I`ve seent he Dodge version Scat City set but never that one.Anyone know any details and what they are going for?


----------



## torredcuda (Feb 1, 2004)




----------



## Joe65SkylarkGS (Feb 15, 2010)

Never seen it before. 

Anyone have 1 of these??

Looks cool.,


----------



## slotcardan (Jun 9, 2012)

They pop up about 4 times a month on the evil bay.

I built my own


----------



## Boosted-Z71 (Nov 26, 2007)

I had one as a kid, you had to shift the gears as the car was in a certain section of the track or it received no power, Really cool set, wish I still had mine.

Boosted


----------



## videojimmy (Jan 12, 2006)

My buddy has when I was a kid... Awesome fun.
Wish they made an HO scale version


----------



## torredcuda (Feb 1, 2004)

http://www.ebay.com/itm/Republic-To...150456543940?pt=Slot_Cars&hash=item2307e8aac4

Way overpriced as the Scat City sets only get sround $300.


----------



## shocker36 (Jul 5, 2008)

This guy is by my house complete rip off imo



torredcuda said:


> http://www.ebay.com/itm/Republic-To...150456543940?pt=Slot_Cars&hash=item2307e8aac4
> 
> Way overpriced as the Scat City sets only get sround $300.


----------



## jeffaary (Dec 11, 2004)

I know a lot about the Republic Tool drag racing sets.

The first release was called Shutdown, and could be purchased in 1969 through Plymouth dealerships. The set included a 1969 Roadrunner and GTX with decals to make them look like Ronnie Sox's pro-stocks. The Xmas tree was semi-functional; if either driver red-lit the game would shut off until every one was back in neutral. You could cheat by repeatedly putting the shifter in and out of gear until the car took off.

Scat City was the second release, available in 1970 through Dodge dealers. It included two 1970 Dodge Challengers with decals to make Dick Landy and Charlie Allen versions, which didn't really make sense as Landy was in pro-stock and Charlie Allen had a funnycar, but whatever. 

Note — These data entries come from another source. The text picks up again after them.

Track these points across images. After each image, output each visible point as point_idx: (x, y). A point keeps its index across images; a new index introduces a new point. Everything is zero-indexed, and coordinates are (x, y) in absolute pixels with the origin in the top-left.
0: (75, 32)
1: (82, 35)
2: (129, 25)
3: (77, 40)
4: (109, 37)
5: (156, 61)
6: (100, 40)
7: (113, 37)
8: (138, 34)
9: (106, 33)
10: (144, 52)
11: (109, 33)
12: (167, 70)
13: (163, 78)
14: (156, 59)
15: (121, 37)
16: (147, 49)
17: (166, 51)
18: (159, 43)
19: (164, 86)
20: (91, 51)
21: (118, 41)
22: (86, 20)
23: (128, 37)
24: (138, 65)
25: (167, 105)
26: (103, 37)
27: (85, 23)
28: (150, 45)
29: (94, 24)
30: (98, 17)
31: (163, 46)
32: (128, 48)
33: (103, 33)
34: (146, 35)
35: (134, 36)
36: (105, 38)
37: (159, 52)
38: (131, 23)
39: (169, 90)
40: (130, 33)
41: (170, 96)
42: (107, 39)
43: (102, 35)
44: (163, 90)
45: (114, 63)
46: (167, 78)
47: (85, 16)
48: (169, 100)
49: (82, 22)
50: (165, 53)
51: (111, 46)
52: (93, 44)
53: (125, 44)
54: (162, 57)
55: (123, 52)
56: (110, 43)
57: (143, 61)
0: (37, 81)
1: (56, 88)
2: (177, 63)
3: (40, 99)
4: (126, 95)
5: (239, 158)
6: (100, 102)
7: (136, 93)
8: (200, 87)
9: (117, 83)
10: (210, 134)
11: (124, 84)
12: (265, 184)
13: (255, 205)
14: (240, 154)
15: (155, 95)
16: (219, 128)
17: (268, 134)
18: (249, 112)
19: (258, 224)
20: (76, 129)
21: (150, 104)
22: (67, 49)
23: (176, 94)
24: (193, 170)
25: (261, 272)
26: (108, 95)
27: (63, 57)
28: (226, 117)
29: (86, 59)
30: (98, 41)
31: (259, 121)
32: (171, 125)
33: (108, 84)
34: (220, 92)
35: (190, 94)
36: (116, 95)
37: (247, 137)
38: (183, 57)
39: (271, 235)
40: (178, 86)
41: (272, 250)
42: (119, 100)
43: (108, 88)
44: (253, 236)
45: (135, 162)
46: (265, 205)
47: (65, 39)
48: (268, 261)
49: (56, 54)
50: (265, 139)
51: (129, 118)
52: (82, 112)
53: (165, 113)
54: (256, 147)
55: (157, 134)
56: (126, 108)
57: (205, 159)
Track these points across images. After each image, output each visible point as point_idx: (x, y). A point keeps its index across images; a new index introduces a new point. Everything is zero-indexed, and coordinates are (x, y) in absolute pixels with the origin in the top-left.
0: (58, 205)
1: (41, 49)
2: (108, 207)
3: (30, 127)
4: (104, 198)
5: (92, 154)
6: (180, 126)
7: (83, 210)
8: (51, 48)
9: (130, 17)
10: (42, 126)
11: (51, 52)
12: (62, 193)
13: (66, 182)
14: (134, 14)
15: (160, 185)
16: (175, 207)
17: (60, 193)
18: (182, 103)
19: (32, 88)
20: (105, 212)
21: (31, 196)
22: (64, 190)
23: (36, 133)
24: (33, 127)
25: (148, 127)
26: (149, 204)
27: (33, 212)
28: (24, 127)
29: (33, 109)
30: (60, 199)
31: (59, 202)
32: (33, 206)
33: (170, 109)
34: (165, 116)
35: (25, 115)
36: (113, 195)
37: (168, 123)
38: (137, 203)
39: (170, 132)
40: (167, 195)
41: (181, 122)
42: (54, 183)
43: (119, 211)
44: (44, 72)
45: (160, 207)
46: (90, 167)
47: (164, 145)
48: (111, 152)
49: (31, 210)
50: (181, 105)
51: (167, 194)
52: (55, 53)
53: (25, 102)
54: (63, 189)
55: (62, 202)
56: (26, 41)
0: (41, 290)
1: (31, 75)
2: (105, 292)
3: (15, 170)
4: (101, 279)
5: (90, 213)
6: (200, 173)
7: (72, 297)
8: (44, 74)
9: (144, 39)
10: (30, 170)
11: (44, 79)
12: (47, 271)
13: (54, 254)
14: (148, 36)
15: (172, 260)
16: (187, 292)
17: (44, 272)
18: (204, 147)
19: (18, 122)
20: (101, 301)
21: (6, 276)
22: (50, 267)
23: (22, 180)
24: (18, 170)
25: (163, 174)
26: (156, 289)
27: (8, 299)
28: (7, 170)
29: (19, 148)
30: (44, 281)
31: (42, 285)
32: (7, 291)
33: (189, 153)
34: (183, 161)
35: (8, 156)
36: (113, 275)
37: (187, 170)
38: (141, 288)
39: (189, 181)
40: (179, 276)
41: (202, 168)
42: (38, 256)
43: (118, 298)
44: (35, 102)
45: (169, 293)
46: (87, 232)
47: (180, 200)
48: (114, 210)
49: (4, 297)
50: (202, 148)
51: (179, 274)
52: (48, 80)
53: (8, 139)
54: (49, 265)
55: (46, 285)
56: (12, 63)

The Four-on-The-Floor set was sold through Sears. It included two 1972 Challengers that had custom front grilles and hood scoops. The controllers in the original 2 sets were ingenious for the pre-computer chip era, but had a lot of fragile moving parts that failed in a bad way that would overheat and melt the housing. I have fixed many of those sets over the years. The Sears version got rid of the tree and replaced it with a steel ball and an internal maze. You put the ball in a hole a the top and it would come out the bottom and close a set of contacts. Again, easy to cheat by just putting the shifter in 1st gear. As soon as the ball appears your car takes off.

I've seen two different boxes for the Sears set; the one with full color artwork and one in a plain brown box with one color art/text.


----------



## jeffaary (Dec 11, 2004)

Here's what can be done with some of these sets if you have some modelling and electronics skills:

http://www.cuda-challenger.com/cc/index.php?topic=29098.msg290833#msg290833


----------



## bobwoodly (Aug 25, 2008)

I had a non working but complete Republic Shutdown Plymouth Drag Race set that I sold on eBay a few months back for around $200


----------